Event Recap: A fireside chat with Gish Jen

On November 11, USCET partnered with the Museum of Chinese in America (MOCA) and The Serica Initiative to host the latest installment of the Asian American Authors series, “Across Generations and Oceans: A Fireside Chat with Gish Jen & Qian Julie Wang”. The evening brought together two generations of acclaimed Asian American writers to explore storytelling, identity, and the interwoven histories that shape immigrant families and, subsequently, the U.S.–China relationship.

Gish Jen is a celebrated novelist and essayist whose works have helped define contemporary Asian American literature. A recipient of countless honors, Jen is known for her wit, humanity, and incisive portraits of immigrant life. Her latest book, Bad Bad Girl, blends fiction with memoir to reconstruct her mother’s life and their complex bond, offering a rich meditation on family, identity, and the legacies that echo across generations.

MOCA Director Michael Lee opened the program by reflecting on the power of Asian American literature in shaping cultural belonging and public understanding of the AAPI minority. Ambassador Julia Chang Bloch, USCET’s founding president, shared her personal connection to Jen’s work and the origin of the Asian American Authors series, which Jen inaugurated in 2012. Bloch emphasized the program’s mission: to amplify Asian American voices, challenge stereotypes, and bridge cultures at a moment when such narratives are urgently needed.

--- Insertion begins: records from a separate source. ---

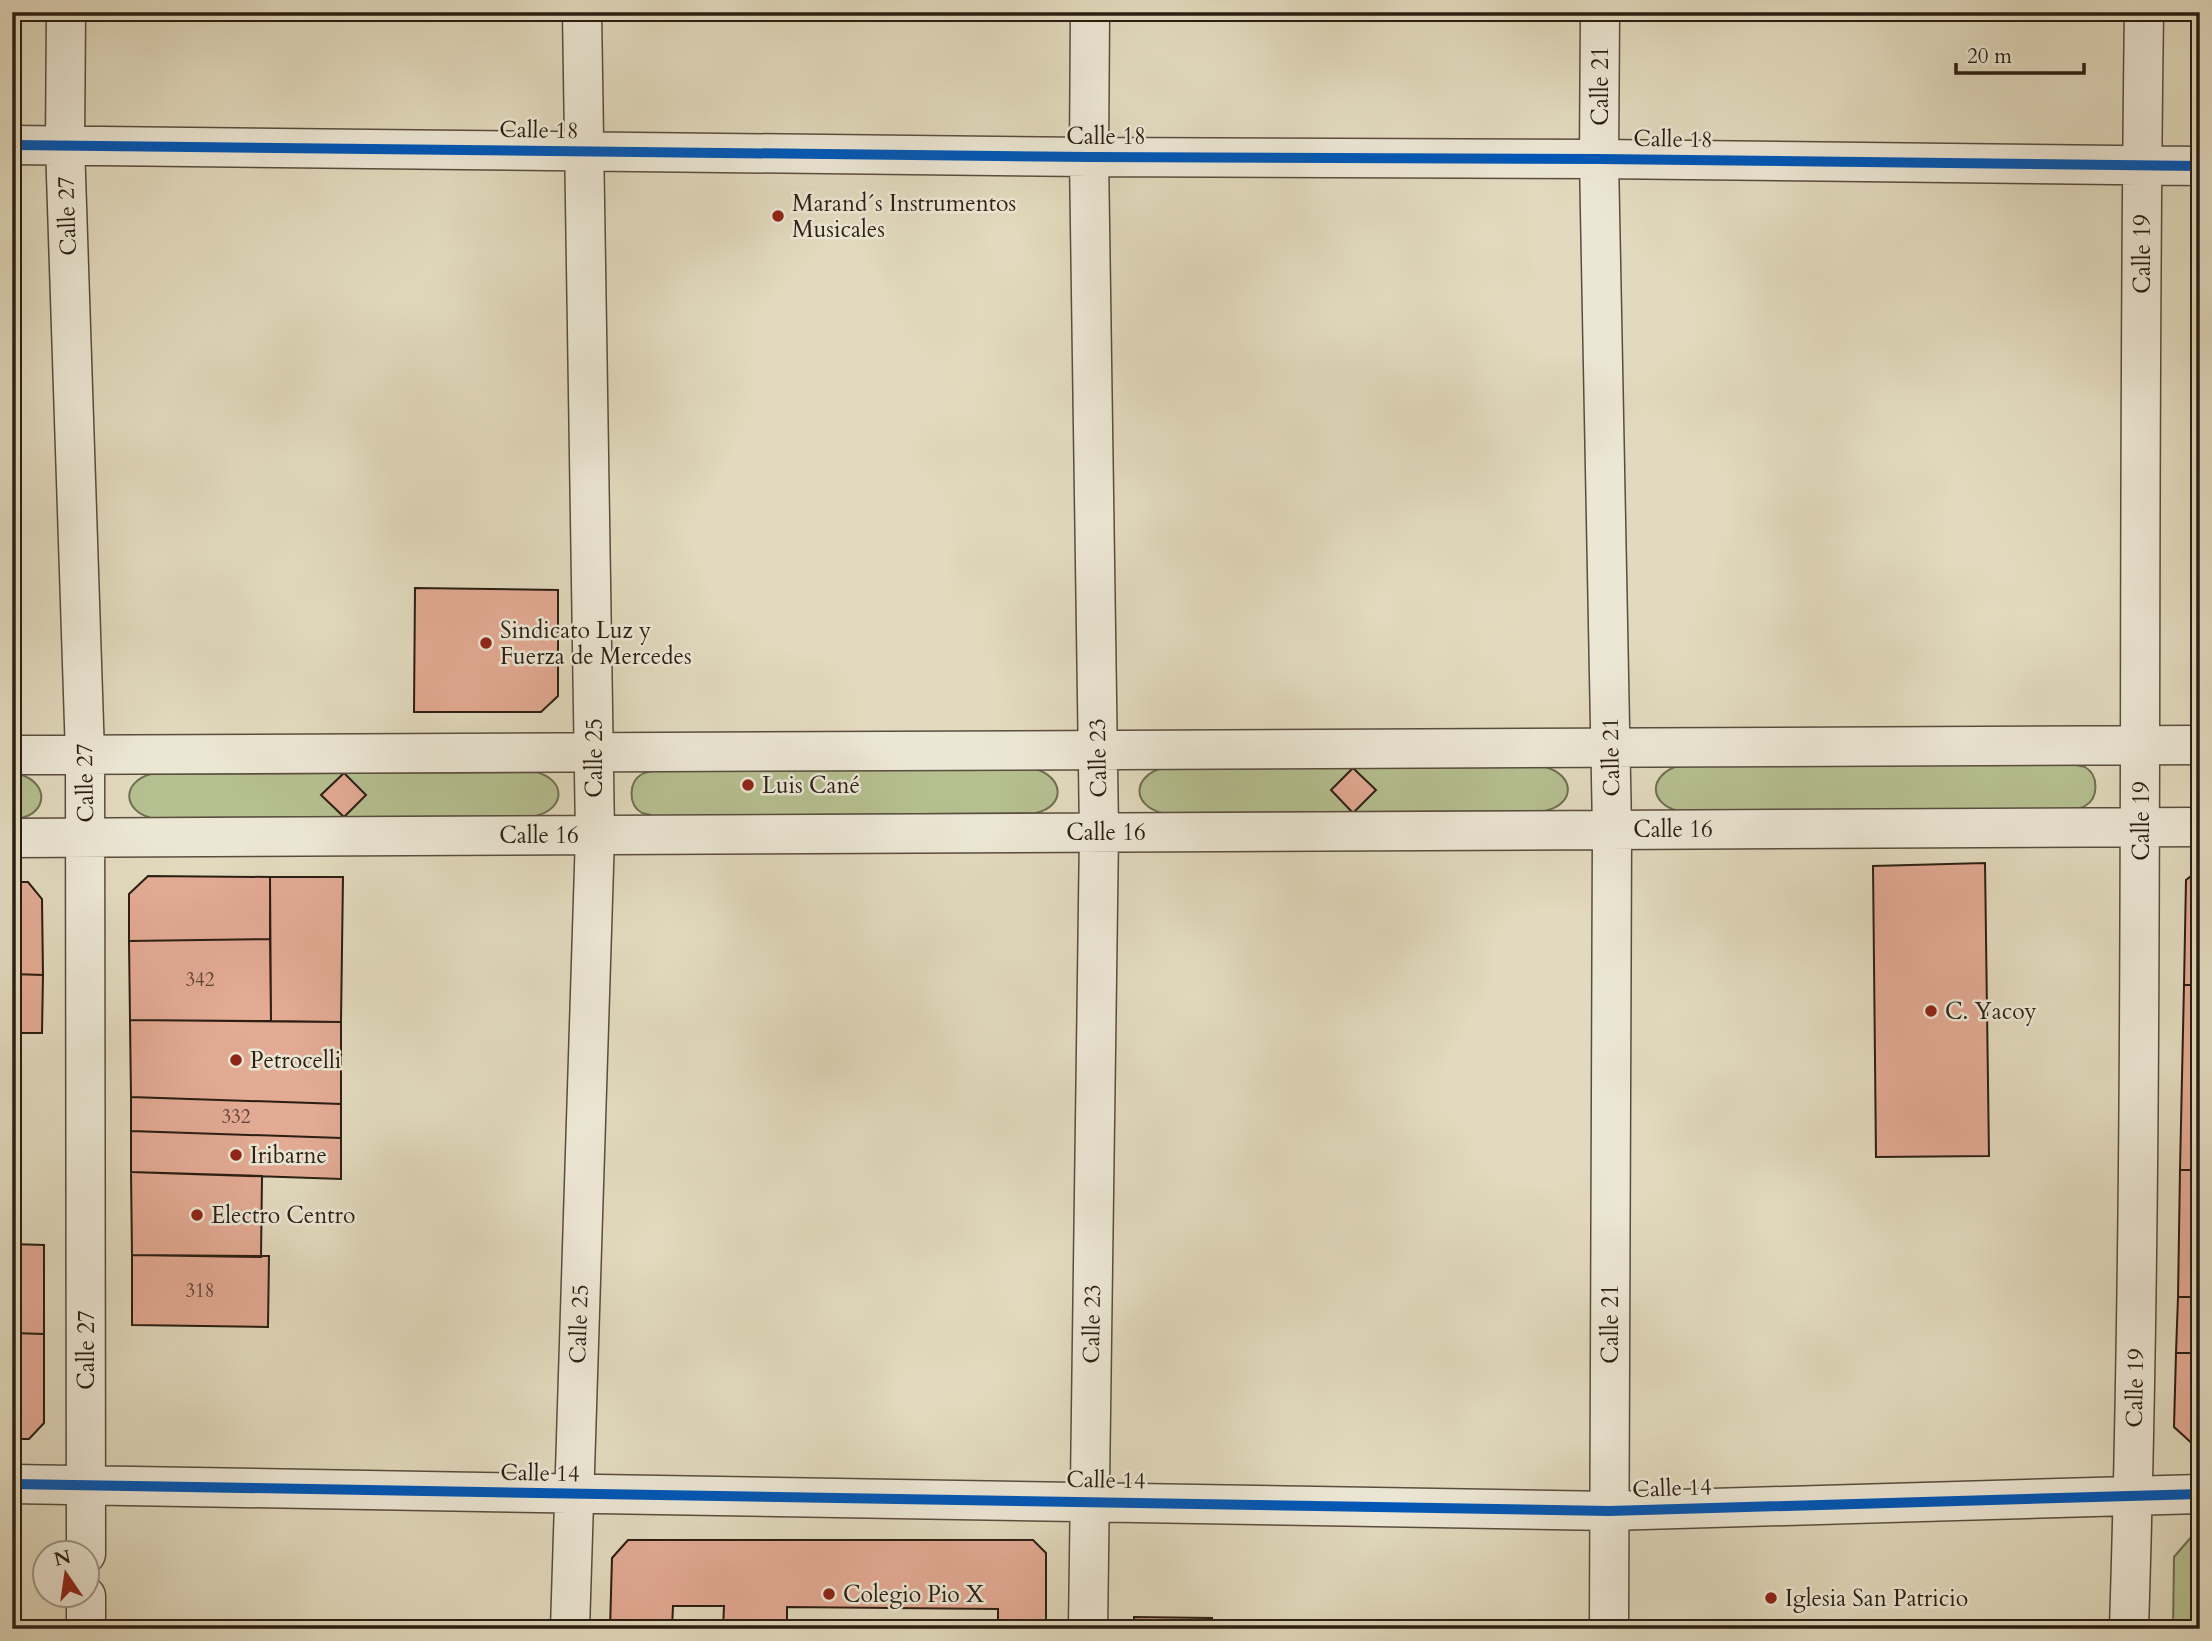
<svg xmlns="http://www.w3.org/2000/svg" width="2212" height="1641" font-family="Cardo,serif">
	<style>
		.green { fill: #b5bf90; stroke: #706e52; stroke-width: 2 }
		.building { fill: #e3aa94; stroke: #2b1e13; stroke-width: 2 }
		.lines { fill: none; stroke-linecap: round; stroke-linejoin: round }
		.street-casing { stroke: #594d3e; stroke-width: 41 }
		.street { stroke: #ece7d5; stroke-width: 38 }
		.cycleway-casing { stroke: #ece7d5; stroke-width: 15 }
		.cycleway { stroke: #0057b8; stroke-width: 10 }
		.poi-dot { fill: #8f2418; stroke: #ece7d5; stroke-width: 2.5 }
		.labels { text-anchor: middle; dominant-baseline: central; stroke-width: 5; stroke-linejoin: round; paint-order: stroke }
		.number-label { font-size: 19px; fill: #594133 }
		.street-label { font-size: 23px; fill: #2b1e13; stroke: #ece7d5 }
		.poi-label { font-size: 23px; fill: #2b1e13; stroke: #ece7d5; text-anchor: start }
	</style>
	<rect width="100%" height="100%" fill="#e2dabe"/>
	<filter id="stains"><feTurbulence type="fractalNoise" baseFrequency=".00286" numOctaves="4"/><feColorMatrix values="0 0 0 0 .2 0 0 0 0 .09 0 0 0 0 .02 0 0 0 .5 -.17"/></filter>
	<radialGradient id="worn" r=".72"><stop offset=".6" stop-color="#630" stop-opacity="0"/><stop offset="1" stop-color="#630" stop-opacity=".3"/></radialGradient>
	<path class="green" d="M 2074,764 C 2075,765 2084,767 2085,767 C 2099,775 2099,798 2085,806 C 2082,808 2078,808 2074,809 L 1678,811 C 1648,803 1649,775 1678,766 Z
		M 1545,767 C 1575,775 1576,804 1545,811 L 1162,813 C 1132,805 1132,777 1162,768 Z
		M 1035,769 C 1064,777 1066,806 1036,813 L 653,816 C 652,815 643,813 642,813 C 628,805 628,782 642,774 C 645,772 649,772 653,771 Z
		M 536,772 C 566,780 566,808 536,816 L 151,818 C 122,810 122,782 151,774 Z
		M 19,774 C 53,784 46,819 12,819 L 12,781 Z
		M 2192,1536 L 2200,1536 L 2200,1629 L 2173,1629 L 2174,1557 Z"/>
	<path class="building" d="M 415,588 L 558,590 L 558,696 L 541,712 L 414,712 Z
		M 1353,768 L 1376,790 L 1353,813 L 1331,790 Z
		M 344,773 L 366,795 L 344,817 L 321,795 Z
		M 1985,863 L 1989,1156 L 1876,1157 L 1873,866 Z
		M 2200,869 L 2200,985 L 2184,985 L 2186,880 Z
		M 148,876 L 270,877 L 270,939 L 129,941 L 129,894 Z
		M 270,877 L 343,877 L 341,1022 L 271,1021 Z
		M 12,882 L 28,882 L 42,899 L 43,975 L 12,974 Z
		M 270,939 L 271,1021 L 130,1020 L 129,941 Z
		M 12,974 L 43,975 L 42,1033 L 12,1033 Z
		M 2184,985 L 2200,985 L 2200,1170 L 2180,1170 Z
		M 130,1020 L 341,1022 L 341,1104 L 131,1097 Z
		M 131,1097 L 341,1104 L 341,1138 L 131,1131 Z
		M 131,1131 L 341,1138 L 341,1179 L 131,1172 Z
		M 2180,1170 L 2200,1170 L 2200,1297 L 2178,1297 Z
		M 131,1172 L 262,1176 L 261,1257 L 132,1255 Z
		M 12,1244 L 44,1245 L 44,1334 L 12,1333 Z
		M 132,1255 L 269,1256 L 268,1327 L 132,1325 Z
		M 2178,1297 L 2200,1297 L 2200,1353 L 2176,1353 Z
		M 12,1333 L 44,1334 L 44,1423 L 29,1439 L 12,1439 Z
		M 2176,1353 L 2200,1353 L 2200,1447 L 2196,1447 L 2174,1427 Z
		M 628,1540 L 1033,1540 L 1046,1553 L 1046,1629 L 998,1629 L 998,1609 L 787,1607 L 787,1629 L 723,1629 L 724,1606 L 673,1606 L 672,1629 L 610,1629 L 612,1558 Z
		M 1134,1617 L 1212,1618 L 1212,1629 L 1134,1629 Z"/>
	<g class="lines">
		<g class="street-casing">
			<path id="street" d="M 66,12 L 65,145 L 85,755 L 86,1554
				M 1600,12 L 1599,159 L 1612,830 L 1609,1629
				M 12,145 L 1089,157 L 1599,159 L 2200,166
				M 12,755 L 2200,745
				M 12,838 L 2200,827
				M 12,1484 L 1609,1511 L 2200,1494
				M 86,1629 L 86,1596
				M 570,1629 L 595,835 L 582,12
				M 1088,1629 L 1099,832 L 1089,157 L 1090,12
				M 2129,1629 C 2146,1090 2136,551 2144,12"/>
		</g>
		<use href="#street" class="street"/>
		<g class="cycleway-casing">
			<path id="cycleway" d="M 12,145 L 1089,157 L 1599,159 L 2200,166
				M 12,1484 L 1609,1511 L 2200,1494"/>
		</g>
		<use href="#cycleway" class="cycleway"/>
	</g>
	<g class="poi-dot">
		<circle cx="778" cy="216" r="7"/>
		<circle cx="486" cy="643" r="7"/>
		<circle cx="748" cy="785" r="7"/>
		<circle cx="1931" cy="1011" r="7"/>
		<circle cx="236" cy="1060" r="7"/>
		<circle cx="236" cy="1155" r="7"/>
		<circle cx="197" cy="1215" r="7"/>
		<circle cx="829" cy="1594" r="7"/>
		<circle cx="1771" cy="1598" r="7"/>
	</g>
	<g class="labels">
		<g class="number-label">
			<text x="200" y="980">342</text>
			<text x="236" y="1117">332</text>
			<text x="200" y="1291">318</text>
		</g>
		<g class="street-label">
			<text transform="translate(1600 86) rotate(-90)">Calle 21</text>
			<text transform="translate(539 130) rotate(1)">Calle 18</text>
			<text x="1106" y="136">Calle 18</text>
			<text transform="translate(1673 139) rotate(1)">Calle 18</text>
			<text transform="translate(67 216) rotate(-92)">Calle 27</text>
			<text transform="translate(2142 254) rotate(-90)">Calle 19</text>
			<text transform="translate(1611 757) rotate(-91)">Calle 21</text>
			<text transform="translate(594 758) rotate(-90)">Calle 25</text>
			<text transform="translate(1098 758) rotate(-91)">Calle 23</text>
			<text transform="translate(85 783) rotate(-91)">Calle 27</text>
			<text transform="translate(2141 821) rotate(-90)">Calle 19</text>
			<text x="1673" y="829">Calle 16</text>
			<text x="1106" y="832">Calle 16</text>
			<text x="539" y="835">Calle 16</text>
			<text transform="translate(579 1324) rotate(-88)">Calle 25</text>
			<text transform="translate(1092 1324) rotate(-89)">Calle 23</text>
			<text transform="translate(1610 1324) rotate(-90)">Calle 21</text>
			<text transform="translate(86 1350) rotate(-90)">Calle 27</text>
			<text transform="translate(2135 1388) rotate(-89)">Calle 19</text>
			<text transform="translate(540 1473) rotate(1)">Calle 14</text>
			<text transform="translate(1106 1480) rotate(1)">Calle 14</text>
			<text transform="translate(1672 1488) rotate(-2)">Calle 14</text>
		</g>
		<g class="poi-label">
			<text x="792" y="203">Marand´s Instrumentos<tspan x="792" dy="26">Musicales</tspan></text>
			<text x="500" y="630">Sindicato Luz y<tspan x="500" dy="26">Fuerza de Mercedes</tspan></text>
			<text x="762" y="785">Luis Cané</text>
			<text x="1945" y="1011">C. Yacoy</text>
			<text x="250" y="1060">Petrocelli</text>
			<text x="250" y="1155">Iribarne</text>
			<text x="211" y="1215">Electro Centro</text>
			<text x="843" y="1594">Colegio Pio X</text>
			<text x="1785" y="1598">Iglesia San Patricio</text>
		</g>
	</g>
	<rect width="2212" height="1641" fill="none" stroke="#e2dabe" stroke-width="42"/>
	<rect x="14" y="14" width="2184" height="1613" fill="none" stroke="#2b1e13" stroke-width="3.5"/>
	<rect x="21" y="21" width="2170" height="1599" fill="none" stroke="#2b1e13" stroke-width="2"/>
	<g transform="translate(66 1574) rotate(347)"><circle r="33" fill="#ece7d5" stroke="#9f9787" stroke-width="2"/>
	<path d="M0-5L12 26L0 18L-12 26Z" fill="#8f2418"/>
	<text y="-10" font-size="19" font-weight="bold" text-anchor="middle" fill="#2b1e13">N</text>
	</g>
	<path d="M1956 63v10h128v-10" fill="none" stroke="#2b1e13" stroke-width="3.5"/>
	<text x="1967" y="63" font-size="21" fill="#2b1e13" stroke="#ece7d5" stroke-width="5" paint-order="stroke">20 m</text>
	<rect width="100%" height="100%" filter="url(#stains)"/>
	<rect width="100%" height="100%" fill="url(#worn)"/>
</svg>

Moderated by NYT bestselling author and civil rights litigator Qian Julie Wang, the conversation focused on Jen’s newest novel Bad Bad Girl, which she described as her most personal project to date — woven from memoir and fiction and written in the months after her mother’s passing. She discussed writing as a dialogue across generations: an attempt to understand her mother’s life in 1930s Shanghai, the traumas of war and migration, and the complicated legacy she carried into motherhood. 

“People would love you once and all,” Jen reflected, imagining what she might say to her mother now.

Wang and Jen explored themes resonant across many immigrant families: the burdens carried by first daughters, the cultural distance between parents and children, and the challenge of breaking intergenerational cycles. Jen spoke candidly about being both her father’s favorite and her mother’s “bad girl,” about the emotional difficulty of writing painful memories, and about the profound responsibility she felt in raising her own children differently. At the same time, she described the enduring beauty she sees in interdependence, sacrifice, and the values passed down through family.

Audience questions touched on genre blending, the craft of writing across memoir and myth, and how Chinese and American cultural expectations continue to shape family life. In response, Jen reflected on the historical forces that constrained her mother’s generation and the importance of recognizing those pressures with empathy and nuance.

USCET Executive Director Rosie Levine closed the evening by thanking attendees for braving the cold night and celebrating the return of the Asian American Author Series, which affirms Asian American stories as an essential part of the American narrative and a meaningful bridge between audiences in the United States and China. A book signing and warm conversations among community members rounded out the evening.


Biographies

Speaker

Gish Jen is the author of Bad Bad Girl. Her work has been included in The Best American Short Stories five times, including in The Best American Short Stories of the Century. A fellow of both the American Academy of Arts and Letters, and the American Academy of Arts and Sciences, Gish has received NEA, Guggenheim, and Radcliffe fellowships, a Lannan Literary Award, and a five-year Mildred and Harold Strauss Living Award. Her short work has appeared in The New YorkerThe Atlantic MonthlyThe New York Times, and many anthologies; she has taught at Harvard University, NYU Shanghai, and other universities. Bad Bad Girl is her tenth book.

Moderator

Qian Julie Wang is the New York Times bestselling author of Beautiful Country: A Memoir of an Undocumented Childhood, which was a Today Show Read With Jenna pick and named a best book of 2021 by the New York Times, President Obama, NPR, Newsweek, Good Housekeeping, and more. A graduate of Yale Law School and Swarthmore College, Qian Julie is managing partner of Gottlieb & Wang LLP, a firm dedicated to advancing educational civil rights for marginalized populations. Her writing has been published in major publications such as The New York TimesThe Washington PostThe Atlantic, and more, and she has appeared on the TODAY Show, NBC, PBS, and NPR, among others. She lives in Brooklyn with her family.


USCET’s Asian American Authors Series brings outstanding Asian American authors to Chinese audiences to introduce their literary works and discuss their experiences with American multiculturalism. This series was launched in November 2012 with award-winning Chinese American Author Gish Jen at Beijing Foreign Studies University. Following the successful launch, USCET brought a number of other acclaimed Asian American authors to China including Shawn Wong (2013), Helen Zia (2017), Cheryl Tan (2018), Karen Yamashita (2018), and Shirley Lim (2018).